Chemical Safety Assessment Using Read-Across: Assessing the Use of Novel Testing Methods to Strengthen the Evidence Base for Decision Making
Safety assessment for repeated dose toxicity is one of the largest challenges in the process to replace animal testing. This is also one of the proof of concept ambitions of SEURAT-1, the largest ever European Union research initiative on alternative testing, co-funded by the European Commission and Cosmetics Europe. This review is based on the discussion and outcome of a workshop organized on initiative of the SEURAT-1 consortium joined by a group of international experts with complementary knowledge to further develop traditional read-across and include new approach data.

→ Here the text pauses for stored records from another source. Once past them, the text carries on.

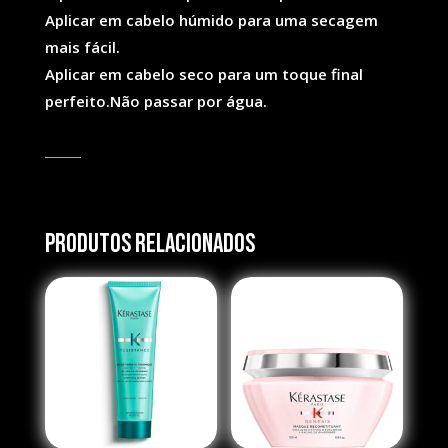
Aplicar em cabelo húmido para uma secagem
mais fácil.
Aplicar em cabelo seco para um toque final
perfeito.Não passar por água.
Produtos Relacionados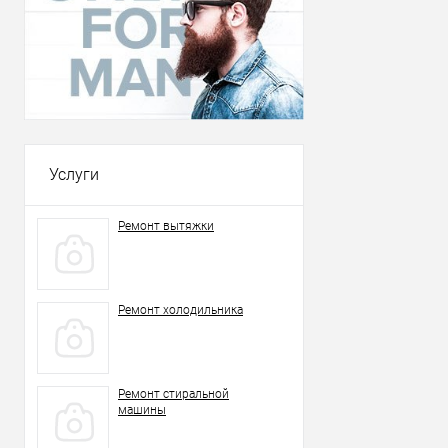
Услуги
Ремонт вытяжки
Ремонт холодильника
Ремонт стиральной
машины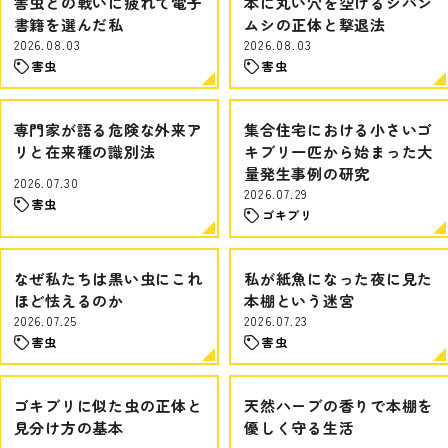
害虫との戦いに疲れて電子
本に丸い穴を空けるシバン
書籍を選んだ私
ムシの正体と撃退法
2026.08.03
2026.08.03
害虫
害虫
専門家が語る危険な外来ア
集合住宅における小さいゴ
リと在来種の識別法
キブリ一匹から始まった大
量発生事例の研究
2026.07.30
2026.07.29
害虫
ゴキブリ
なぜ私たちは黒い虫にこれ
私が紙魚になった夜に見た
ほど怯えるのか
本棚という迷宮
2026.07.25
2026.07.23
害虫
害虫
ゴキブリに似た虫の正体と
天然ハーブの香りで本棚を
見分け方の基本
優しく守る生活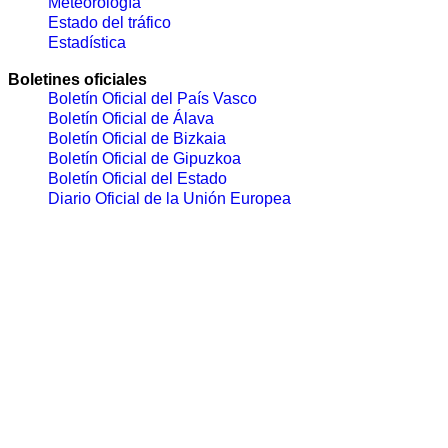
Meteorología
Estado del tráfico
Estadística
Boletines oficiales
Boletín Oficial del País Vasco
Boletín Oficial de Álava
Boletín Oficial de Bizkaia
Boletín Oficial de Gipuzkoa
Boletín Oficial del Estado
Diario Oficial de la Unión Europea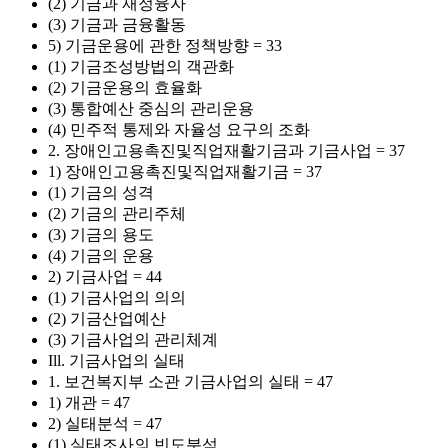
(2) 기금과 재정융자
(3) 기금과 금융활동
5) 기금운용에 관한 정책방향 = 33
(1) 기금조성방법의 객관화
(2) 기금운용의 효율화
(3) 통합예산 중심의 관리운용
(4) 민주적 통제와 자율성 요구의 조화
2. 장애인고용촉진및직업재활기금과 기금사업 = 37
1) 장애인고용촉진및직업재활기금 = 37
(1) 기금의 성격
(2) 기금의 관리주체
(3) 기금의 용도
(4) 기금의 운용
2) 기금사업 = 44
(1) 기금사업의 의의
(2) 기금산업예산
(3) 기금사업의 관리체계
Ill. 기금사업의 실태
1. 보건복지부 소관 기금사업의 실태 = 47
1) 개관 = 47
2) 실태분석 = 47
(1) 실태조사의 빈도분석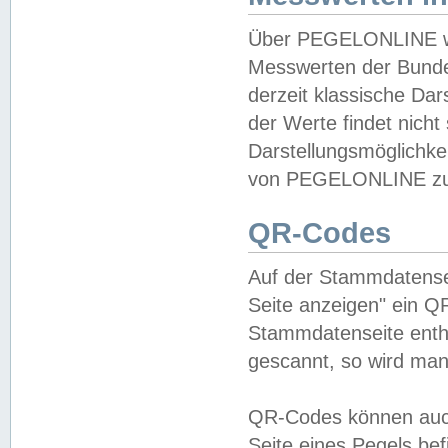
Über PEGELONLINE wer
Messwerten der Bundes
derzeit klassische Da
der Werte findet nicht 
Darstellungsmöglichkei
von PEGELONLINE zu 
QR-Codes
Auf der Stammdatensei
Seite anzeigen" ein Q
Stammdatenseite enthä
gescannt, so wird man
QR-Codes können auc
Seite eines Pegels be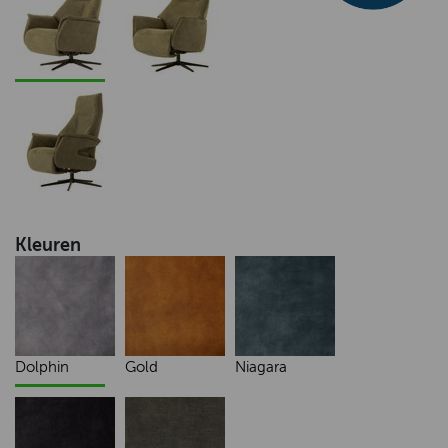
Kleuren
Dolphin
Gold
Niagara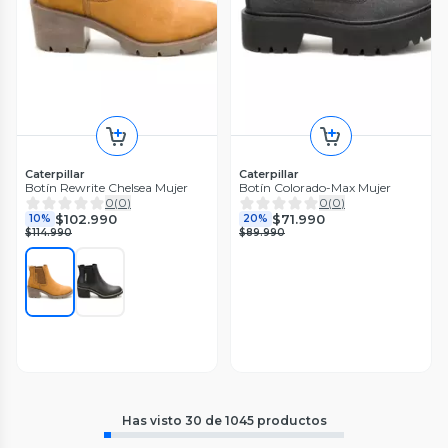
Caterpillar
Caterpillar
Botín Rewrite Chelsea Mujer
Botín Colorado-Max Mujer
0
(
0
)
0
(
0
)
$102.990
$71.990
10%
20%
$114.990
$89.990
Has visto
30
de
1045
productos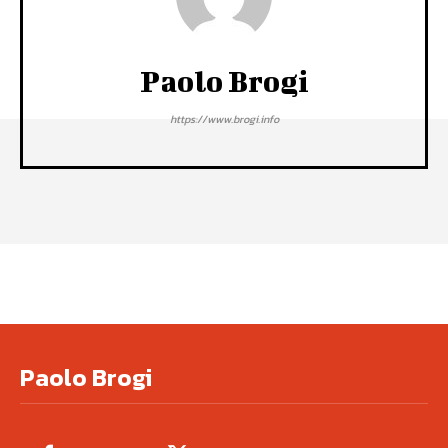
Paolo Brogi
https://www.brogi.info
Paolo Brogi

The aim of the suggested strategy for chemical read-across is to show how a traditional read-across based on structural similarities between source and target substance can be strengthened with additional evidence from new approach data--for example, information from in vitro molecular screening, \"-omics\" assays and computational models--to reach regulatory acceptance. We identified four read-across scenarios that cover typical human health assessment situations. For each such decision context, we suggested several chemical groups as examples to prove when read-across between group members is possible, considering both chemical and biological similarities. We agreed to carry out the complete read-across exercise for at least one chemical category per read-across scenario in the context of SEURAT-1, and the results of this exercise will be completed and presented by the end of the research initiative in December 2015.